En consultant le site internet de l’initiative, vous trouverez des cabanes à sucre qui livrent à votre domicile – parfois avec des frais de transport – ou dans une épicerie Metro à proximité. Vous pourrez y récupérer vos plats à une date convenue. Certaines érablières vous proposent aussi de visiter leurs installations.

Généralement, vous pouvez déguster votre repas dans un délai de 24 à 48 heures après avoir passé une commande. Tous les plats sont congelés pour assurer leur conservation.

Le Bistro La dent sucrée, situé à Saint-Eustache, achemine des boîtes-repas gastronomiques contenant, entre autres choses, de la crème à la citrouille, du jambon fumé, des saucisses au veau et du pouding chômeur dans sept épiceries Metro de la région de Montréal, en plus d’offrir la livraison et la cueillette sur place.

«Ça va bien, mais il ne faut pas que ça lâche», affirme la copropriétaire du Bistro La dent sucrée, Patricia Daoust. Elle vous recommande de choisir l’option de ramassage à la cabane à sucre dans la mesure du possible puisque les épiceries Metro ont fixé une limite de boîtes-repas qu’elles peuvent recevoir chaque jour.

«Des propriétaires de Metro allouent plus d’espace que prévu, mais il y en a qui ne peuvent pas parce qu’ils n’ont tout simplement pas l’espace», explique Mme Daoust.

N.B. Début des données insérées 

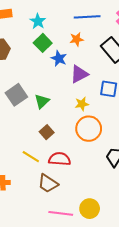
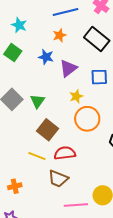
green square: (43, 43) -> (13, 53), moved
brown square: (47, 132) -> (48, 130), size x1.5

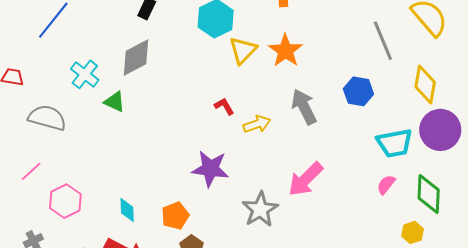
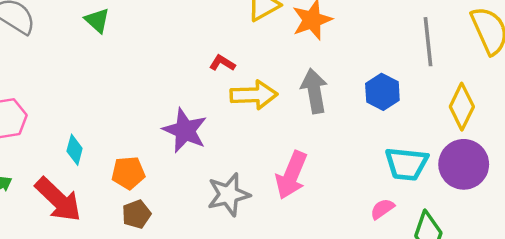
red L-shape: (224, 106) -> (222, 63), turned -45
yellow arrow: (257, 124) -> (254, 95), size x1.4
pink arrow: (306, 179) -> (291, 175), turned -39

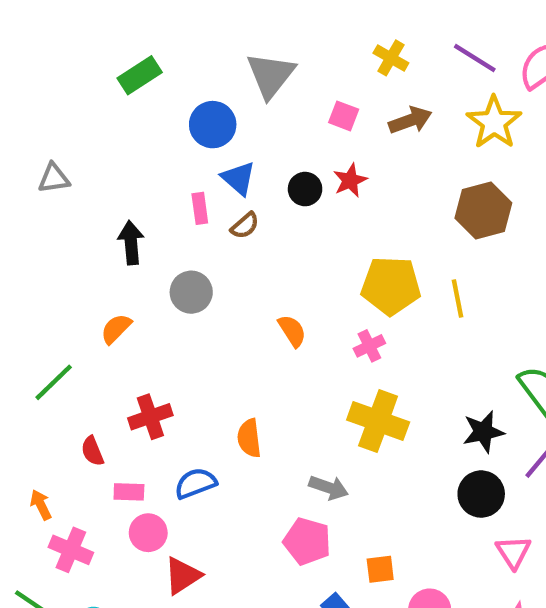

Elle ajoute qu’en se rendant à sa cabane à sucre, il y a moyen de faire une promenade sur le site, en respectant certaines consignes, et de visiter la boutique. «Je préfère le contact humain», avoue la femme d’affaires, qui accepte aussi les commandes passées directement à la cabane à sucre.

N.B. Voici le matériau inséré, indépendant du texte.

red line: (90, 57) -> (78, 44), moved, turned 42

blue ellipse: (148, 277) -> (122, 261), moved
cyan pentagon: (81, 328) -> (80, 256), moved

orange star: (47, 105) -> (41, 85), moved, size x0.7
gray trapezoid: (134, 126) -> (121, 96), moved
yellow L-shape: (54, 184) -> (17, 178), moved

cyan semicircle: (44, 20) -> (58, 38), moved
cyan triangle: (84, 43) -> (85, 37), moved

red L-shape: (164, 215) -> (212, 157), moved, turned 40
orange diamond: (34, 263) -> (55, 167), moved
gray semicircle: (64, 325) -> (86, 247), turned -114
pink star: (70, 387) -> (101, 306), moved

Des menus concoctés par chaque cabane

Dans le cadre du projet Ma cabane à la maison, les menus ont été composés par chacune des cabanes à sucre participantes pour deux, quatre, et même huit personnes. Rien n’a été prévu pour les personnes seules.

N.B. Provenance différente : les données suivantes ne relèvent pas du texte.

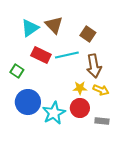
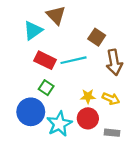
brown triangle: (54, 25) -> (56, 15), moved
brown arrow: (94, 66) -> (114, 62), moved
green square: (17, 71) -> (46, 88), moved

«Un repas de cabane à sucre comprend jusqu’à une vingtaine de mets. En portion individuelle, ça aurait été très complexe», explique Stéphanie Laurin.

Si vous n’êtes pas friand des plats de cabane à sucre, mais que vous appréciez les produits de l’érable, vous pouvez également trouver votre compte avec le site de l’initiative Ma cabane à la maison. Vous devez toutefois choisir les options de livraison ou de cueillette à la cabane à sucre. Les épiceries Metro permettent seulement le ramassage de repas.

Déjà, l’ASEQC prévoit renouveler l’expérience l’an prochain. Au début du mois de mars, plus de 20 000 commandes ont été passées sur le site internet de Ma cabane à la maison. «On a reçu une vague d’amour incroyable des Québécois», se réjouit Mme Laurin.

Patricia Daoust, qui est aussi très heureuse des efforts consentis pour soutenir les cabanes à sucre, avoue qu’elle devra revoir son fonctionnement pour à la fois confectionner des boîtes-repas et accueillir des clients dans la salle à manger si le projet Ma cabane à la maison est relancé en 2022.

«Mais, au moins, on sera préparé», dit-elle, en expliquant qu’elle a dû réorganiser rapidement ses activités pour participer à cette initiative.